My daughter reacted first. Sitting on a blanket to my right, she pointed up and behind me into the inky black sky. My wife, sitting to my left, was next.

A micro-second after my daughter, she, too, pointed up and behind me.

Sitting on a lawn chair, I followed their hands, lifting my head back to look straight up just in time to see a bright spark streak from straight over my head into my line of sight in front of me. Right then, a woman twenty feet to my left made a noise as if someone had pinched her.

The shooting star shimmered as it ran across the sky above us at the astronomy viewing site at Broemmelsiek Park in Defiance. Finally, it fizzled out, and the trail of light it left behind faded to black.

It wasn’t visible for even a full second, but in that brief time the dozens of people who had gathered to watch the Perseid meteor shower in mid-August collectively shared a moment, the best among many on that clear night. There was a brief pause as we absorbed what we had just seen.
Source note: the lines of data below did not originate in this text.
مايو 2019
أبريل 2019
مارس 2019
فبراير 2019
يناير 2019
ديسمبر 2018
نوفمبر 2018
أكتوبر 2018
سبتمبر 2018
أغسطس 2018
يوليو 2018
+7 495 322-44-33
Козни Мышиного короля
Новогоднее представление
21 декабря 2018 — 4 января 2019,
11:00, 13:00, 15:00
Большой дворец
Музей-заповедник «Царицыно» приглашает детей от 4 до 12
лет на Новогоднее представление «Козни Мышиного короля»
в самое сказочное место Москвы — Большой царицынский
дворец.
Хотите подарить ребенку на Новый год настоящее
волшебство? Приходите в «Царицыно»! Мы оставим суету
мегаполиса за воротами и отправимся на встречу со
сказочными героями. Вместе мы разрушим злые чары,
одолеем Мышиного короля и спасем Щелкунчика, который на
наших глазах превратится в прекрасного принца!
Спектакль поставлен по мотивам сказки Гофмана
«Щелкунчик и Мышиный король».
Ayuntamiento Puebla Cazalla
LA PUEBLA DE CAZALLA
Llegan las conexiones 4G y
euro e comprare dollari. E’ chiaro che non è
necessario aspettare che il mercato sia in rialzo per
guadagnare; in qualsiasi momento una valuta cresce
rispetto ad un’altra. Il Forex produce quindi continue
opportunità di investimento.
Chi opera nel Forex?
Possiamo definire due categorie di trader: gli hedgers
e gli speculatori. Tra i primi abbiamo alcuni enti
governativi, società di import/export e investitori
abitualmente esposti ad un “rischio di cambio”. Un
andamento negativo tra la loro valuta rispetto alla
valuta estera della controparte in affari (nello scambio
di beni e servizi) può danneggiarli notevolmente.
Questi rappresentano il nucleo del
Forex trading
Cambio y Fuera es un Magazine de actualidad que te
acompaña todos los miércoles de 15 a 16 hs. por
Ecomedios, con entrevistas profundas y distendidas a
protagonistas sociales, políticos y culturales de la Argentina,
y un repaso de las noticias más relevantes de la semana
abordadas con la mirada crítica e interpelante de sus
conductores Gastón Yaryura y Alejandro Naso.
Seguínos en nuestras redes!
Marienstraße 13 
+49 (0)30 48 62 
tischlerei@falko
Then a few people clapped in appreciation.

Jim Twellman, the executive director of ASEM looks through the thirty-two-inch Dobsonian telescope, the largest public viewing telescope in Missouri that is available for guests to use during Friday Night Stargazing events.

In normal times, the Astronomical Society of Eastern Missouri (ASEM) hosts stargazing parties every clear Friday night at Broemmelsiek. A viewing party planned for the Perseid meteor shower, the best and most predictable summer show on the celestial calendar, was cancelled because of COVID-19. Dozens of us showed up anyway. We stayed far away from each other as we focused our attention on the heavens.

For an hour or so, I looked up, focused intently on vast nothingness that goes on forever. I saw eight or ten shooting stars. Judging by the oohs and aahs around me, I missed at least another half dozen, even though I rarely looked down.

The viewing area is treeless and lightless and has ten viewing stations at which visitors can plug in their telescopes. On the night of the Perseid meteor shower, I saw only one telescope, and nobody was using it. Telescopes are great for looking at static objects if you know where those static objects are, but are pretty much useless for moving objects arising from unknown places.

During an ASEM viewing night a few years ago, volunteers let visitors use their telescopes, which are typically pointed at various celestial bodies, including the Big Dipper, Jupiter, Mars, and Saturn, depending on the view on a particular night. We all oohed and aahed at those views, too. In December, watch the biggest meteor shower of the year, the Geminids, when it peaks on December 14.

The allure of Broemmelsiek is not limited to casting your view toward the heavens. At a recent daytime visit to Broemmelsiek Park’s 494 acres, I never took my eyes off of the trail right in front of me as I rode mountain bikes with a friend. We zipped down trails, bounced over roots, and sloshed through puddles as sweat pooled on our backs. I’ve also hiked and picnicked there.

But there are dozens of parks at which I can ride my bike, hike, and picnic. Only so many parks also offer an area specifically set aside so I can stare slack-jawed into infinity.

Broemmelsiek Park

Main Park Entrance
1795 Highway DD
Defiance, MO 63341

Astronomy Viewing Area
1615 Schwede Road
Wentzville, MO 63385

The astronomy viewing area is open 24 hours a day, seven days a week. Park hours are 7 AM until half an hour after sunset.